• Task to carry out:
Could you give the listing again exactly, without its pictures?

• Given records:
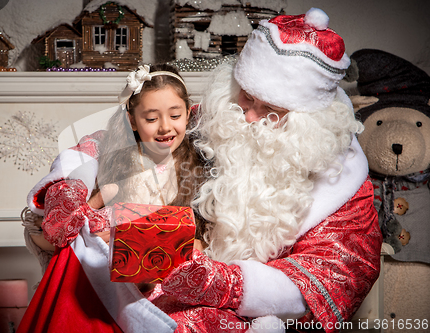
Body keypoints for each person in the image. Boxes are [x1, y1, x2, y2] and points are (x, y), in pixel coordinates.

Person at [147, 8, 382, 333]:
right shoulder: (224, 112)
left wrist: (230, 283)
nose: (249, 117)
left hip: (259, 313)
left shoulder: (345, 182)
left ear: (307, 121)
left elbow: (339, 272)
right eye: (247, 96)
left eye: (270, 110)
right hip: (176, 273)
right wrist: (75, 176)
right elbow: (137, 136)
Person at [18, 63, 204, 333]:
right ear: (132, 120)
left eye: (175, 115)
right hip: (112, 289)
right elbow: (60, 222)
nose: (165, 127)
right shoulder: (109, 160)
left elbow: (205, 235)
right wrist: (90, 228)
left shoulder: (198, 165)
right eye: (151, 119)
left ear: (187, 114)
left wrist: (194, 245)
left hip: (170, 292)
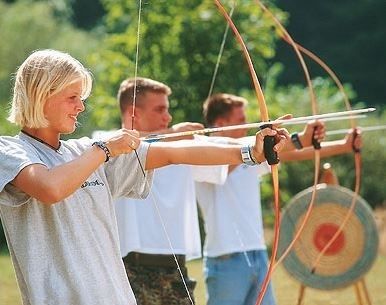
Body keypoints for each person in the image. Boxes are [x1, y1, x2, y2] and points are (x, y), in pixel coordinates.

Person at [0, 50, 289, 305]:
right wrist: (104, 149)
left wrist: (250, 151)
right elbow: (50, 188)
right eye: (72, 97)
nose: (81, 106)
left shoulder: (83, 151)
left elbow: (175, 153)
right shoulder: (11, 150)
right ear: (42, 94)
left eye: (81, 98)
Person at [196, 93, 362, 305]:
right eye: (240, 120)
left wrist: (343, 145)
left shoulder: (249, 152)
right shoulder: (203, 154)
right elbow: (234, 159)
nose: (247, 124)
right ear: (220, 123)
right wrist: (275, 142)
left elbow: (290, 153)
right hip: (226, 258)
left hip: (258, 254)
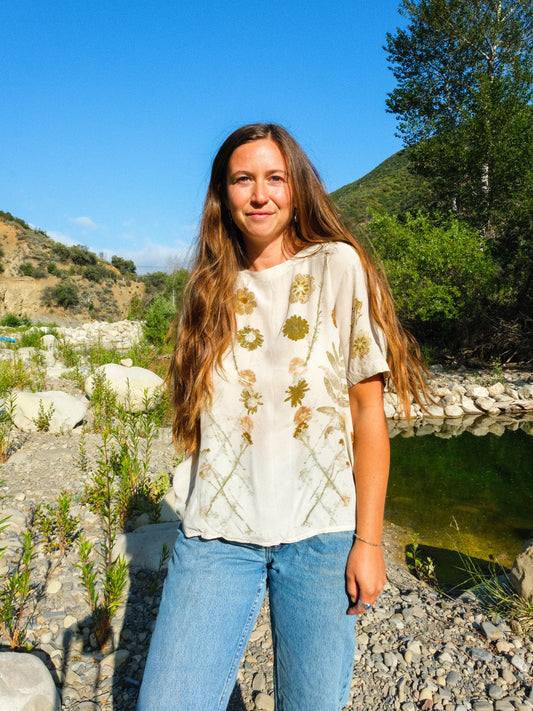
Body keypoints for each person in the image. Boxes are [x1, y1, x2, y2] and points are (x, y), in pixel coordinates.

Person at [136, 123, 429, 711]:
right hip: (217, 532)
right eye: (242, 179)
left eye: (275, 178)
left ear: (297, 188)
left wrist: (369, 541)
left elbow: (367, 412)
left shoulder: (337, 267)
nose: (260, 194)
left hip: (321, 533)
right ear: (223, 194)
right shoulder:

• Exercise result:
Body keypoints for each person in the image. Boxes are [x1, y1, x2, y2] and points are (x, y), in pixel coordinates.

Person at [147, 8, 382, 333]:
right shoulder: (224, 112)
left wrist: (230, 283)
nose: (249, 117)
left hip: (259, 313)
left shoulder: (345, 182)
left ear: (307, 121)
left elbow: (339, 272)
right eye: (247, 96)
left eye: (270, 110)
right hip: (176, 273)
right wrist: (75, 176)
right elbow: (137, 136)
Person at [18, 63, 204, 333]:
right ear: (132, 120)
left eye: (175, 115)
right hip: (112, 289)
right elbow: (60, 222)
nose: (165, 127)
right shoulder: (109, 160)
left elbow: (205, 235)
right wrist: (90, 228)
left shoulder: (198, 165)
right eye: (151, 119)
left ear: (187, 114)
left wrist: (194, 245)
left hip: (170, 292)
Body keypoints for each person in the image. Boxes are [x1, y1, x2, y2] and points are (x, y), in pixel coordinates.

Person at [0, 50, 289, 305]:
right wrist: (104, 149)
left wrist: (250, 151)
right elbow: (50, 188)
right eye: (72, 97)
nose: (81, 106)
left shoulder: (83, 151)
left elbow: (175, 153)
right shoulder: (11, 150)
right ear: (42, 94)
left eye: (81, 98)
Person at [196, 93, 362, 305]:
right eye: (240, 120)
left wrist: (343, 145)
left shoulder: (249, 152)
right shoulder: (203, 154)
right elbow: (234, 159)
nose: (247, 124)
right ear: (220, 123)
right wrist: (275, 142)
left elbow: (290, 153)
right hip: (226, 258)
left hip: (258, 254)
Body keypoints for each person in the image. Boxes are [x1, y1, x2, y2] and points are (x, y), in pixel coordinates.

Person at [136, 123, 429, 711]:
right hip: (217, 532)
right eye: (242, 179)
left eye: (275, 178)
left ear: (297, 188)
left wrist: (369, 541)
left elbow: (367, 412)
left shoulder: (337, 267)
nose: (260, 194)
left hip: (321, 533)
right ear: (223, 194)
right shoulder:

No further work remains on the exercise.